---------- PROVIDED INFORMATION
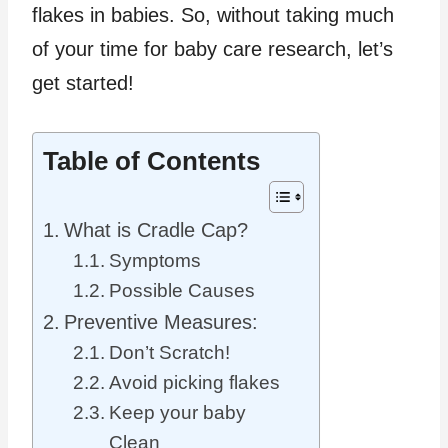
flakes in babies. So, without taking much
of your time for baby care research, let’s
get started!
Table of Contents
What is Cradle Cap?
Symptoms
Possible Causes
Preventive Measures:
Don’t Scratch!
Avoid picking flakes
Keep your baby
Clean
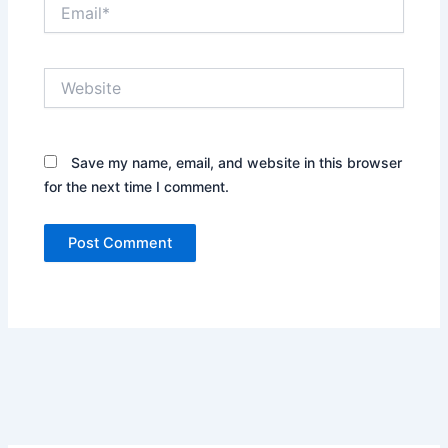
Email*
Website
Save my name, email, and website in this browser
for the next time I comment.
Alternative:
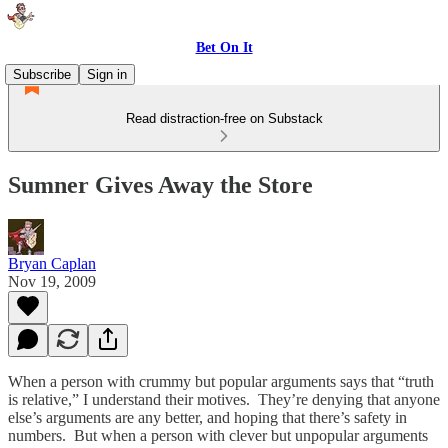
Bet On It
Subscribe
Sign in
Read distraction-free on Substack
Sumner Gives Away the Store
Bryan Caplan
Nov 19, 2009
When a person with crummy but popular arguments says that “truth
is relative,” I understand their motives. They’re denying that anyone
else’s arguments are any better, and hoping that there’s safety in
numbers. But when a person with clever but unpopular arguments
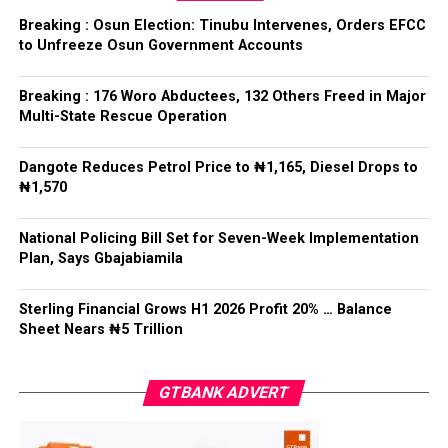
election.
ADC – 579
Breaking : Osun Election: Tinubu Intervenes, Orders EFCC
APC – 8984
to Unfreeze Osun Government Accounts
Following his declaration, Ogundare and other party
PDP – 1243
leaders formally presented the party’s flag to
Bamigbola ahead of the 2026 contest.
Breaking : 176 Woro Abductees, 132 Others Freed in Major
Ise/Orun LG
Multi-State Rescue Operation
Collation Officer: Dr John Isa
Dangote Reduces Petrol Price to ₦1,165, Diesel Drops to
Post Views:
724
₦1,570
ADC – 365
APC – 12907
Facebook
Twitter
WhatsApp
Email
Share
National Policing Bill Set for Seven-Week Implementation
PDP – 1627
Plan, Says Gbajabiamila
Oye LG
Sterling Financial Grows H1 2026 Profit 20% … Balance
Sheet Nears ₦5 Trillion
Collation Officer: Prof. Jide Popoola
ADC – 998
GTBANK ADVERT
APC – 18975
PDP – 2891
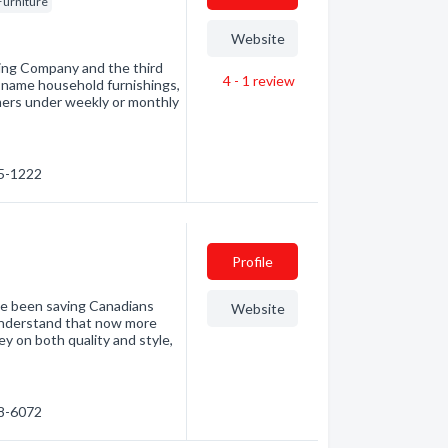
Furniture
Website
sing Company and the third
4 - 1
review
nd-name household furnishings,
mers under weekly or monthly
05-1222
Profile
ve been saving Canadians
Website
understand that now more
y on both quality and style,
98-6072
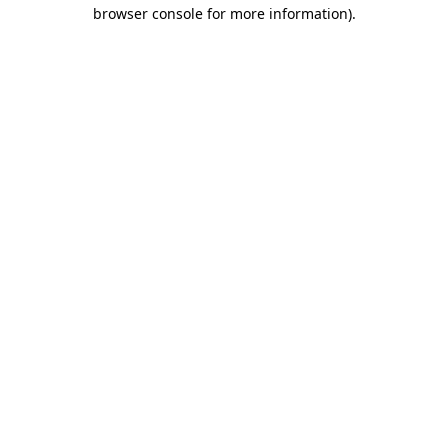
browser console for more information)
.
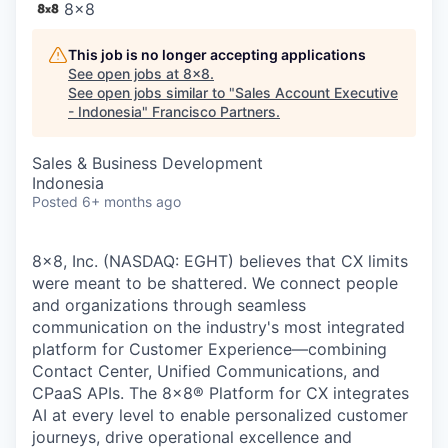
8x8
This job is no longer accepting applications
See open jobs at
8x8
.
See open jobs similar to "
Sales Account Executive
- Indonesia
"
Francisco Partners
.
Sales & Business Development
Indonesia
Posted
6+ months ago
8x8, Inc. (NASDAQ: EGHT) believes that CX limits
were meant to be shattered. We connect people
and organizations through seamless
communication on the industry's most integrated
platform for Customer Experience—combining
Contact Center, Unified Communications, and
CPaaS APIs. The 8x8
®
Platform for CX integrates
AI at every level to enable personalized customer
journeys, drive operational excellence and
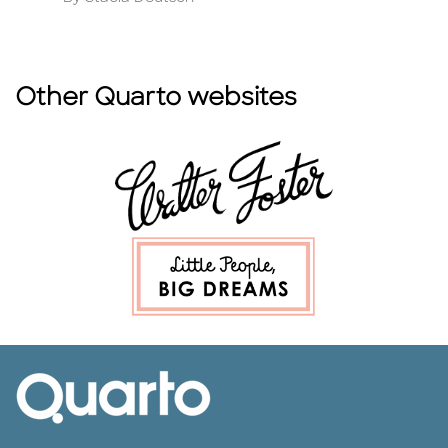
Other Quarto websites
--------------------
- AIM OF THE TASK:
Could you state how many lines in the listing include the string "flakes"? Only the number is wanted.

- EXPECTED ANSWER:
2